Qu’on me laisse dire encore : ces points, de vue sont si éloignés déjà, si fugitifs ; ceux même qui les devraient le mieux savoir semblent si peu s’en ressouvenir en jugeant aujourd’hui, que j’ai besoin de tourner en tous sens pour les marquer. Marie Stuart était une transition, mais j’ose ajouter, une transition à ce qui n’est pas venu, à ce que l’auteur n’a pas achevé de réaliser lui-même. La tentative du moins était bonne, et elle demeure en vue comme une tête de pont qui n’aurait pas été continué. Le Cid d’Andalousie, qui devait faire l’arche suivante, a manqué, est resté en suspens et comme non avenu. Lors de Hernani plus tard, le pont a été hardiment repris, mais à un autre endroit et de l’autre côté de la rive. Il en résulte qu’entre l’ancien art dramatique et le nouveau il n’y a pas eu de pont et qu’on n’a point passé.

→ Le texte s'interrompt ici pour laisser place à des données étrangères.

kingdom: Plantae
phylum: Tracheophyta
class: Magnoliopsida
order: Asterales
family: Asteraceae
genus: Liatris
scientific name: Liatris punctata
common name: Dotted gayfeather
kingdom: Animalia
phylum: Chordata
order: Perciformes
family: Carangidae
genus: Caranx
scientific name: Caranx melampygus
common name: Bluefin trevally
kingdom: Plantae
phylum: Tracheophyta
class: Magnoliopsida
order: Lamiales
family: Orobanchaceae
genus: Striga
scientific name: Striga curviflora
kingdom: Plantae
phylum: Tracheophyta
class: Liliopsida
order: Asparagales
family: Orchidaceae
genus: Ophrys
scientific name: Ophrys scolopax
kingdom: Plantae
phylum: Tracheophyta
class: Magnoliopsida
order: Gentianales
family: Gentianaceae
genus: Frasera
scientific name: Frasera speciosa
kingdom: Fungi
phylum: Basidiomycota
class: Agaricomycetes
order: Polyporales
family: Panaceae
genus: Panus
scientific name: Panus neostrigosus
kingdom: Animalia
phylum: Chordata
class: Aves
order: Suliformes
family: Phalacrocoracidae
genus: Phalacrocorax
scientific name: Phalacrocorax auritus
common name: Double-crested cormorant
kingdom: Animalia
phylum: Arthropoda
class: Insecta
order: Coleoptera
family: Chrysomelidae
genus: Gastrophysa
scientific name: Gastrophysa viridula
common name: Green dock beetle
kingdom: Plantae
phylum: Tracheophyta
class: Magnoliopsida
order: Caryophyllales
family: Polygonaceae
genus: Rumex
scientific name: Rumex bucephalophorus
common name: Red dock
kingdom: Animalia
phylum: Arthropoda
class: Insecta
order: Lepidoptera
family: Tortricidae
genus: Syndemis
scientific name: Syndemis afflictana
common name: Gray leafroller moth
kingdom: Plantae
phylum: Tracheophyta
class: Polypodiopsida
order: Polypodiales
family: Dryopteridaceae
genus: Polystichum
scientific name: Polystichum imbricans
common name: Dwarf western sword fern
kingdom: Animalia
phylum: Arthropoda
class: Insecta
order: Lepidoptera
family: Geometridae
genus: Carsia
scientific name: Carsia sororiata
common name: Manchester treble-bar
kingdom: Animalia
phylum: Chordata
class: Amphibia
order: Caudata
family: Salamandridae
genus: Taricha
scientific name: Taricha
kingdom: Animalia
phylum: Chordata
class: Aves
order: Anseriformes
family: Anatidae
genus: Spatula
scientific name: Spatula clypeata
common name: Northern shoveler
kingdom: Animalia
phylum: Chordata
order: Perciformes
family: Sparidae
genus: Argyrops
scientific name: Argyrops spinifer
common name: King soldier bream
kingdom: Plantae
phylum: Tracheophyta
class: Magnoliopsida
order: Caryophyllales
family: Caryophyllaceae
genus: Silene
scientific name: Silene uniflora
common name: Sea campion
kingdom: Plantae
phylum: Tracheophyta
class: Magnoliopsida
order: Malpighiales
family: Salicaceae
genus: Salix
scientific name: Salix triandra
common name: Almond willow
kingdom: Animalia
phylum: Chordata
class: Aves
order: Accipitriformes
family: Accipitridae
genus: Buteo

Représentons-nous bien l’état littéraire de la France aux abords de l’année 1820. La jeune école de Mme de Staël commençait à percer dans le monde ; la jeune école normale, M. Cousin en tête, étonnait dans son premier feu. Le plus léger des houzards romantiques, M. de Stendhal, poussait des pointes en divers sens ; des esprits studieux et libres, comme M. Fauriel, avaient de l’action dans de petits groupes distingués. Le séjour et les relations de Manzoni en France l’avaient fait d’abord connaître ; Charles Loyson, dans une ode sur l’Enthousiasme poétique, qu’il adressait à l’illustre Lombard, lui disait :

Toi, le talent est ton excuse ;
L’art te condamne, mais ta muse
S’absout, à force de beautés[1].

Plusieurs des romans de Walter Scott venaient de passer le détroit.

  1. Lycée français, tome IV, page 241. Dans ce même tome du Lycée, page 61, se trouvait une critique de Carmagnola par M. Chauvet, laquelle provoquait Manzoni à sa lettre en français sur les Unités. Mais ceci empiète et touche à la fin de 1820.